> _Document text_
Joining the caravan of emotion along with stress can come anxiety, anger, irritability, moodiness, frustration, and depression. Self-esteem can also take a big hit as the negative effects of illness change all different aspects of your life, and impact the way you perceive your place in the world. It’s an ugly parade of possible problems.
I want to be sure and point out that professional counseling and support groups can be helpful in dealing with the anxiety and distress that can go along with chronic illness. In some cases, it’s been determined that supplements or prescription medication may also be helpful for coping.
Seasons and Chapters
I remember in the Bible it’s written about how there is a season for everything in life. There’s an old song I heard occasionally in my life by a group called The Byrds called ‘Turn, Turn, Turn, To Everything There Is A Season’ and even if you never heard it anywhere I’m sure you can guess from the title that it’s about the same thing. A year or two ago a country artist named Brett Young released a song called ‘Chapters’ about the different directions chapters in our life go off into unpredictably, and how “every page you turn is a lesson learned.” The uncertainty and change in life is the subject of so many songs in many genres, in poems and in books. It’s definitely a universal concept. Yet, the universality of it doesn’t make it any easier to cope with sometimes.
I coped with the MS pretty well for years. My husband and I were high school sweethearts, so our relationship was solid and tested by time. MS was not something we expected but, as he frequently pointed out, there were a lot of things that would have been worse. We dealt with it.
The widow chapters that was thrust upon me were not something I ever expected to experience as young and as suddenly as I did. And I certainly never expected the terrible acceleration of my disability as a result of the overwhelming grief and stress. I must maintain an attitude of resilience in order to thrive where I’ve been planted in life.

> _Saved entries_

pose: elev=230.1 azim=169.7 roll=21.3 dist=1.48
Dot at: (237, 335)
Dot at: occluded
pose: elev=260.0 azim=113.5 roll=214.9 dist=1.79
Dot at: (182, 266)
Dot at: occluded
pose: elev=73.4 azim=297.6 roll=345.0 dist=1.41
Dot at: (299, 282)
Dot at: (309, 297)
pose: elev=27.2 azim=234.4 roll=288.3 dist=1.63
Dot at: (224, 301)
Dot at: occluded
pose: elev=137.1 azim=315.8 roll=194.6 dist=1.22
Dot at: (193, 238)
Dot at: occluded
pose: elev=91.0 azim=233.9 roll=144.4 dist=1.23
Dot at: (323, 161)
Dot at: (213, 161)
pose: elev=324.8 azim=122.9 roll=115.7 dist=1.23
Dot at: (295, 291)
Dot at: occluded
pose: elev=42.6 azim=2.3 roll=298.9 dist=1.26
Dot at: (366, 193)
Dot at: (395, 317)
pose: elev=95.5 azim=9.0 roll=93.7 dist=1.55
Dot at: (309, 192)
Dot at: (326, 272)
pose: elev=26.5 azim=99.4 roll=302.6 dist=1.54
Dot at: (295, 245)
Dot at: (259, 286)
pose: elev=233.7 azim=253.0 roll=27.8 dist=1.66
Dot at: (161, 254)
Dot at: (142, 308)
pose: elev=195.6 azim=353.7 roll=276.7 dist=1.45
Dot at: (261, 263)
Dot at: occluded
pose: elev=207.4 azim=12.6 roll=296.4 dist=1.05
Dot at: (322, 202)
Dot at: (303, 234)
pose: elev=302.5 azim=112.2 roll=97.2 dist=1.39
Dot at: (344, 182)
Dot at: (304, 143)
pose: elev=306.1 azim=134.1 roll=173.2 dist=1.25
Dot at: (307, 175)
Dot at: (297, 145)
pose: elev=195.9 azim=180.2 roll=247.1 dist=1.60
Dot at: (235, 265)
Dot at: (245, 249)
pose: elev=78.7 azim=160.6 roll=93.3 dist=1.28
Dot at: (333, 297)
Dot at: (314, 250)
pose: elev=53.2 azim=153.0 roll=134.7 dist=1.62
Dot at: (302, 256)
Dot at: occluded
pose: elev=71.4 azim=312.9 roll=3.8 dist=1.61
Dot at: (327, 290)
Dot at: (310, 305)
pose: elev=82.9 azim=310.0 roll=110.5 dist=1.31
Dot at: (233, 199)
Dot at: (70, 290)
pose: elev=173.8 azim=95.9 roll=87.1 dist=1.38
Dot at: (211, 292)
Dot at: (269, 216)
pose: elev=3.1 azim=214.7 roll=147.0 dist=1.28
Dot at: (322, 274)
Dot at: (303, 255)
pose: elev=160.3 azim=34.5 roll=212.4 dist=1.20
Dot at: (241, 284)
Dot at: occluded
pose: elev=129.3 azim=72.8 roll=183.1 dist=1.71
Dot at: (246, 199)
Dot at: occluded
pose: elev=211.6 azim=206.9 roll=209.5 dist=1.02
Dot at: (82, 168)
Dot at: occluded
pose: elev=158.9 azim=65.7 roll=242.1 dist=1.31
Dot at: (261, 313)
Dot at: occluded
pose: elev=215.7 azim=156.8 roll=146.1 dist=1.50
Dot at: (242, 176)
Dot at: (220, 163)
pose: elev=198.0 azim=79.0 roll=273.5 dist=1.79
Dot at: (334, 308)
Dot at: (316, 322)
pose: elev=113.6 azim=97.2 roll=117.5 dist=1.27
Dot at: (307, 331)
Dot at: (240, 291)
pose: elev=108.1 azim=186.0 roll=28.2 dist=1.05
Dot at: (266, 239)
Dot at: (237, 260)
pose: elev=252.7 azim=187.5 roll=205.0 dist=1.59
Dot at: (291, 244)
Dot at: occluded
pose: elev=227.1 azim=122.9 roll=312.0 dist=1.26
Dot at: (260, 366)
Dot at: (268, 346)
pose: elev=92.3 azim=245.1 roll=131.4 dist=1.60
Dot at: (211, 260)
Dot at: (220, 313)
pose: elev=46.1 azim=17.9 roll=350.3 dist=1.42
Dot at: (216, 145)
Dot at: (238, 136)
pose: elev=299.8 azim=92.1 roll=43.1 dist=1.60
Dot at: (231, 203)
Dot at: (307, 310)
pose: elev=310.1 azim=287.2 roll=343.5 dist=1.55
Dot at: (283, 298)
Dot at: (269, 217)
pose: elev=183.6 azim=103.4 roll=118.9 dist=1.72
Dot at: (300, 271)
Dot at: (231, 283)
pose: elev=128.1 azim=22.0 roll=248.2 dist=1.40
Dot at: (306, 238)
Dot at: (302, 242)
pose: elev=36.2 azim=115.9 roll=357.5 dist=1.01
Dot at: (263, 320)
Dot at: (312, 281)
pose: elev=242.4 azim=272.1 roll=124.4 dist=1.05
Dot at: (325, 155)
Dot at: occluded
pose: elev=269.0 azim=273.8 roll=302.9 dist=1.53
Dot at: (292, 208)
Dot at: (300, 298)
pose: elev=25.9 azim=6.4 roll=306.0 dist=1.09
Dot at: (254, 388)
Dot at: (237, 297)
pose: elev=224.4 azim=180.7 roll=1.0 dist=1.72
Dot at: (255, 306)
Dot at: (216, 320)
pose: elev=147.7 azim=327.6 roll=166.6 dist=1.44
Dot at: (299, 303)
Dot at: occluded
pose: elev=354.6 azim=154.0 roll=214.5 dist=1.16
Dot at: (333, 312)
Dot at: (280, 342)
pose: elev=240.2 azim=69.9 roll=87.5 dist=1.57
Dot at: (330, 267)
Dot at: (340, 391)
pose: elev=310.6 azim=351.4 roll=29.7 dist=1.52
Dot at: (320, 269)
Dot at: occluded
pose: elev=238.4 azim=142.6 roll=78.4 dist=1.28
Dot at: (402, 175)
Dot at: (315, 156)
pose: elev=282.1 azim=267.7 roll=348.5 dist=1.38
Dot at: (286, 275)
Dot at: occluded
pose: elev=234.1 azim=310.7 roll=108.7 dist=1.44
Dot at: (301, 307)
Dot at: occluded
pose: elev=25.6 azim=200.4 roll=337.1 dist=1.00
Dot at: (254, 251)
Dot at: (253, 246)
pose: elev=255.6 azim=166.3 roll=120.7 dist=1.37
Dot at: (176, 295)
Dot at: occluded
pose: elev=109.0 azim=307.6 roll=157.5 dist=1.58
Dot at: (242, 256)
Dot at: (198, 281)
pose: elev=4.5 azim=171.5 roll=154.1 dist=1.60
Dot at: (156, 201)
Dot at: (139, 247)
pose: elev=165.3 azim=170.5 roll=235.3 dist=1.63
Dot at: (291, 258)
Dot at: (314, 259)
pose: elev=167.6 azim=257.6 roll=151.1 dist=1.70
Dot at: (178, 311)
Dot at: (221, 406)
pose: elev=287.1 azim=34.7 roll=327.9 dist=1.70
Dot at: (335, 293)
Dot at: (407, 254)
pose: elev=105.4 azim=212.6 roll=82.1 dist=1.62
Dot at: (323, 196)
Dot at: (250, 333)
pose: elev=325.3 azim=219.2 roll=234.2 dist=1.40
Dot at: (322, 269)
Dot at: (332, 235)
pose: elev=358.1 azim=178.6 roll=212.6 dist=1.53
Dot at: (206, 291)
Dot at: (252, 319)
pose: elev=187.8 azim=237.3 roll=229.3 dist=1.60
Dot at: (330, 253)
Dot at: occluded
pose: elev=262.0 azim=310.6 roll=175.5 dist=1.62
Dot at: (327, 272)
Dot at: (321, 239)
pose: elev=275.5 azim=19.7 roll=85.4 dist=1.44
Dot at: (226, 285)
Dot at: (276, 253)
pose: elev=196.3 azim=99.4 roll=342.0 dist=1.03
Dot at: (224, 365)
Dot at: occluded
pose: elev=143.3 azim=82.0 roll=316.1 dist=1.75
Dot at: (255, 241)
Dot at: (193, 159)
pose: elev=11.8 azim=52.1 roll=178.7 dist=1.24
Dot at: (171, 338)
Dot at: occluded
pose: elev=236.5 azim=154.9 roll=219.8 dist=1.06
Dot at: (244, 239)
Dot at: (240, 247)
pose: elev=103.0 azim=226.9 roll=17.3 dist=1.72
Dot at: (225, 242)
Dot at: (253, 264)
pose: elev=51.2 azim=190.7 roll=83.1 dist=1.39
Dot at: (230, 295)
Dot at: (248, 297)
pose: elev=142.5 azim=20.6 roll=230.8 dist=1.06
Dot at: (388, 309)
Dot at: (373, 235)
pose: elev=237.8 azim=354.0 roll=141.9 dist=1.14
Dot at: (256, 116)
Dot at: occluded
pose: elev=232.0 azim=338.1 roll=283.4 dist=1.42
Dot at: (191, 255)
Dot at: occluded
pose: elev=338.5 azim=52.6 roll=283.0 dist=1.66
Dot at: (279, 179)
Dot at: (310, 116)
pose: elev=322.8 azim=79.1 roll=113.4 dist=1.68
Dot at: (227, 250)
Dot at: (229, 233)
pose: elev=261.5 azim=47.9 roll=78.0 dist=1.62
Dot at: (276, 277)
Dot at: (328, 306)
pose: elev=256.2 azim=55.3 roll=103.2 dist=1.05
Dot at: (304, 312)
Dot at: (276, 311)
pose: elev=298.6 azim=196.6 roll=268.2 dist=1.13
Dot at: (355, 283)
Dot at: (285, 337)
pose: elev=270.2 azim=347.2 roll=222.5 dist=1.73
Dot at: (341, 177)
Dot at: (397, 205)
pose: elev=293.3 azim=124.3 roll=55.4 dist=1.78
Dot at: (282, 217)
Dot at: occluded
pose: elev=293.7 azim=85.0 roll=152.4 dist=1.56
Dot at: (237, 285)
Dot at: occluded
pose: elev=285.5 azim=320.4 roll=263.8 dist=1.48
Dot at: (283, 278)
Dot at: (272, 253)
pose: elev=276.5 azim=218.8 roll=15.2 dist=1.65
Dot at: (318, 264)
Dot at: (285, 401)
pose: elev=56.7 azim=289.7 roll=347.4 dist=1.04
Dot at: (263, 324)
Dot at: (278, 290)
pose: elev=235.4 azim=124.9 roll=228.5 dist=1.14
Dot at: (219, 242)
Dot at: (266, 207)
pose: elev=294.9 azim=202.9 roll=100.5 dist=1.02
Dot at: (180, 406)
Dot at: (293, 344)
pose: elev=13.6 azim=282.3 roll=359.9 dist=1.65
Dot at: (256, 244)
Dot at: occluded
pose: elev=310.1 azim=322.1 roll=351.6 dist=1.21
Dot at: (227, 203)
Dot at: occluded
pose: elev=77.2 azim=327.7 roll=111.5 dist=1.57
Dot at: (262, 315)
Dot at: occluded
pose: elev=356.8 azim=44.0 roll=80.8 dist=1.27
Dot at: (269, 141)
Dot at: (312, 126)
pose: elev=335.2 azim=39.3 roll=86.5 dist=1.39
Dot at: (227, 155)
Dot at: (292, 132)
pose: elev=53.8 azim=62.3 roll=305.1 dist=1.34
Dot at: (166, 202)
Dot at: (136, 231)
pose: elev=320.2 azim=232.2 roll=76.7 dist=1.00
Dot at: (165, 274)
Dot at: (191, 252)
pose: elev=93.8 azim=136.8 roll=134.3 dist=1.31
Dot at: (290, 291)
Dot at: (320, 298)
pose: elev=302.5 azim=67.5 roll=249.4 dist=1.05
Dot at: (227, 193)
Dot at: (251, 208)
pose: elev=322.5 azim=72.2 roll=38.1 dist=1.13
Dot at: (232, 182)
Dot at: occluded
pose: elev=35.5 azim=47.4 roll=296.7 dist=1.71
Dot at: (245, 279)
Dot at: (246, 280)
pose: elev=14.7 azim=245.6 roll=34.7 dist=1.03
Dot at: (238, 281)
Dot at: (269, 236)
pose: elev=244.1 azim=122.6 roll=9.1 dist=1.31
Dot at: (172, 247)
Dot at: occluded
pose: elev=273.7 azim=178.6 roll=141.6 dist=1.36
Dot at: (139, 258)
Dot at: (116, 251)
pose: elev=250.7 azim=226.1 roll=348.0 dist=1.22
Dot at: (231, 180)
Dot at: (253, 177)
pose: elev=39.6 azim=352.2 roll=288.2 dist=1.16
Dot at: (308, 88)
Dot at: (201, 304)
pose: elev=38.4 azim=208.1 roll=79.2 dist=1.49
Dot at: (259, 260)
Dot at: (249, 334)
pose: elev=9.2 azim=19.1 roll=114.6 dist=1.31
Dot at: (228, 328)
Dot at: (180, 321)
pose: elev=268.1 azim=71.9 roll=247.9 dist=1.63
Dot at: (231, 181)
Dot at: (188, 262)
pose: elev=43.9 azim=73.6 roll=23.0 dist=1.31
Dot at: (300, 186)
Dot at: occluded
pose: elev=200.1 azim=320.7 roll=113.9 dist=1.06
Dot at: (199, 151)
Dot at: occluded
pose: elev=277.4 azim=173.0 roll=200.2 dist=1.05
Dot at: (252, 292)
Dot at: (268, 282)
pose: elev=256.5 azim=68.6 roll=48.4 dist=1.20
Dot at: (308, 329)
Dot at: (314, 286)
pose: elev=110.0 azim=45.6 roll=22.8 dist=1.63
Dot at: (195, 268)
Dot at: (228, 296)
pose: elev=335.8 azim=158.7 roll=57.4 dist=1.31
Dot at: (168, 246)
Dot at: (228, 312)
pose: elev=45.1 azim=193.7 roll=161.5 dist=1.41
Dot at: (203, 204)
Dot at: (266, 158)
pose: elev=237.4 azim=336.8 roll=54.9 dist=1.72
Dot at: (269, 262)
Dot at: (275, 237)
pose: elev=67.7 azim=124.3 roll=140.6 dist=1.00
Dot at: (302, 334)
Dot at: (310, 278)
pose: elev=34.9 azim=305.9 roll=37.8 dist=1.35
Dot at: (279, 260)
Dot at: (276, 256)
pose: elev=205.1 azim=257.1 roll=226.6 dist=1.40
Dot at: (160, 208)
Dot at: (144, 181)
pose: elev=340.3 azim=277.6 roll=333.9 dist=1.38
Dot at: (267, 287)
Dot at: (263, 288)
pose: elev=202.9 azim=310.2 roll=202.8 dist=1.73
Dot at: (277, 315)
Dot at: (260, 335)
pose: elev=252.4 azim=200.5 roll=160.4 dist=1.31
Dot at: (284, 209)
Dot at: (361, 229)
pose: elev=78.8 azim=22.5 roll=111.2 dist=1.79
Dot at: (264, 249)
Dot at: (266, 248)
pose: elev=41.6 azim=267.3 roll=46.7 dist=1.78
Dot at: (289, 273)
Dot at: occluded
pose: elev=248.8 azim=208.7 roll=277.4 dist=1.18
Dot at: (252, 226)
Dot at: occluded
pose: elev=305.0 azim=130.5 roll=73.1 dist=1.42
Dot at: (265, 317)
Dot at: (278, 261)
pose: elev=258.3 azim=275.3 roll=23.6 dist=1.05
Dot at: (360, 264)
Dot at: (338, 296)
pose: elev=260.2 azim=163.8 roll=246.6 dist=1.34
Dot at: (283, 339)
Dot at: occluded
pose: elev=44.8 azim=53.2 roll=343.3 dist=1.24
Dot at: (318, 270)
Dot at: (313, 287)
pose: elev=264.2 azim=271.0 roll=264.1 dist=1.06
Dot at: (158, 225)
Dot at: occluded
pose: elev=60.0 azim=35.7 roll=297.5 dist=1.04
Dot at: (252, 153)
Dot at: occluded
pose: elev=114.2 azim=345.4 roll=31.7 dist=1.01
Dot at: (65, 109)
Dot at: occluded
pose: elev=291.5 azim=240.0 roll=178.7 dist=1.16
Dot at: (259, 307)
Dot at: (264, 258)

> _Study questions_
1. Name every emotion that the passage on coping with chronic illness says can come along with stress.
2. Write the next part of the passage on coping with chronic illness and widowhood, picking up after its final sentence.

> _Numbered responses_
1. Anxiety, anger, irritability, moodiness, frustration, and depression.

2.
Here and Now
Much as I wish this chapter of my life had been written very differently, it wasn’t. But there’s really nothing I can do about it. We get to live this life once. I can’t bring my husband back to life. I can’t turn back time and prevent myself from getting a disease whose cause still baffles medical science.
I can either be bitter about it, or grateful that I’m here at all. I can be angry at all that I’ve lost, or appreciate all I still have. I can agitate over what I can’t do, or exult in what I can do. I can be sad about the friends who have moved on from me, or extra appreciative of those who manage to keep me in their lives. I can live in a way that shows my kids defeat, or be an example of determination.
I don’t make any of the positive choices 100% of the time. Sometimes my resolve weakens. Sometimes anger, sadness, and frustration win the day. How could they not? After all, there’s an overwhelming pile of ugly stuff to deal with every day. I’d be lying if I didn’t say that there are times I want to just completely freak out and then give up.
Over the years I’ve discovered that those times pass. I just have to get passed them when they pop up.
I wish my birthday had been different in some ways – that my husband was here, and that we celebrated and danced with friends and family, maybe went out of town for a couple of days. Wishing it could have been different is not a bad thing, because doesn’t everybody sometimes wish things were different than what they are? That’s only human.
Happiness doesn’t require perfection or ideal circumstances. What matters most, here and now, is that I’m happy and satisfied about what my birthday was … and I’m already looking forward to the next one!